The DOE proposal calls for power market operators to guarantee payments to power plants that keep 90 days of fuel on site. That requirement would be virtually impossible for natural gas-fired power plants to meet — they get their fuel via pipelines — and would totally exclude wind or solar plants.

By requiring 90 days of on-site fuel, the measure would create incentives for most coal-fired power plants to increase their fuel supplies, providing a quick boost for miners.

One recent analysis by consulting firm ICF said the proposal could cost nearly $4 billion a year, while another study by Energy Innovation, a nonprofit firm that analyzes climate and energy policies, said the figure could be as high as $10.6 billion annually. Perry has dismissed concerns over the costs, asking “What’s the cost of freedom?” when pressed by lawmakers.

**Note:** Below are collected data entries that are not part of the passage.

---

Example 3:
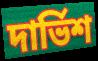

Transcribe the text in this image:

দার্ভিশ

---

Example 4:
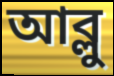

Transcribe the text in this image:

আব্লু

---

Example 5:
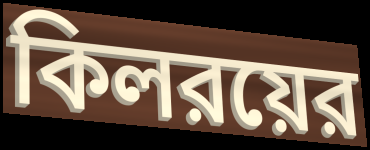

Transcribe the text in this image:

কিলরয়ের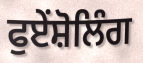
ਫੁਏਂਸ਼ੋਲਿੰਗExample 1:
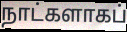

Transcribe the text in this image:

நாட்களாகப்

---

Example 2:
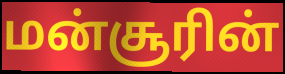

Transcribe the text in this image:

மன்சூரின்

“It’s about the coal producers, frankly,” said Kit Konolige, a senior utilities analyst with Bloomberg Intelligence. The rule might affect individual power producers differently, he added, but “you can certainly say it would definitely be a plus for coal miners.”

Players in the power business say the rule appears to focus on the PJM market, because it would only apply to electricity generators in certain types of regional power markets. It would exclude those in regions where state regulators oversee the economics of power companies.

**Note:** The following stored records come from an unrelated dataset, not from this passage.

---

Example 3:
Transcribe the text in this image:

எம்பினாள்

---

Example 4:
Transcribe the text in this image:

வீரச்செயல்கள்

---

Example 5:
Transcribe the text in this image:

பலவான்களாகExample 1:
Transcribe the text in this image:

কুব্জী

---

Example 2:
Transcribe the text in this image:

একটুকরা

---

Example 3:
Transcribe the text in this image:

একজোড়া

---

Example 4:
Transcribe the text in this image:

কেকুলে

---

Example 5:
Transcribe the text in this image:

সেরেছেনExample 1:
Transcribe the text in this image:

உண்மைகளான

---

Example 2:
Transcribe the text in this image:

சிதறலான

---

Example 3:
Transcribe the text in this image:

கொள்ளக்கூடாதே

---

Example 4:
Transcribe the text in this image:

The rule was “certainly targeted at the PJM region,” said Andy Ott, CEO of PJM, which oversees all or parts of Delaware, Illinois, Indiana, Kentucky, Maryland, Michigan, New Jersey, North Carolina, Ohio, Pennsylvania, Tennessee, Virginia, West Virginia and the District of Columbia.

Among the nation’s roughly 280,000 megawatts of coal-fired power, Perry’s rule is tightly written to affect only about 40,000 megawatts, according to POLITICO’s analysis. Power capacity from plants owned by the companies FirstEnergy and NRG account for nearly 40 percent of that slice, according to EIA data for 2015, the most recent year for which the information is complete. Murray provided two-thirds of the coal FirstEnergy bought for its competitive plants, and only 2 percent of NRG’s.

Among those plants that would benefit from the plan are four coal power generating units at FirstEnergy’s Murray-supplied Sammis plant in Ohio that are set to retire within the next three years. FirstEnergy, the parent of the troubled FirstEnergy Solutions subsidiary, could see its plants sell an additional $500 million in electricity a year if Perry’s plan is enacted.

DOE’s proposal has attracted vociferous opposition from power producers and trade groups representing wind, solar and natural gas energy, and has been criticized by five former FERC chairs from both parties. Dynegy and NRG Energy, two of the power companies likely to see the biggest benefits from the plan — and which have big investments in PJM competitive coal plants — also oppose the proposal as too expensive and a distortion of the market.

DOE’s plan would also provide a lifeline to money-losing nuclear plants owned by Exelon Corp., NextEra Energy and FirstEnergy. But the coal industry says its situation is the more dire.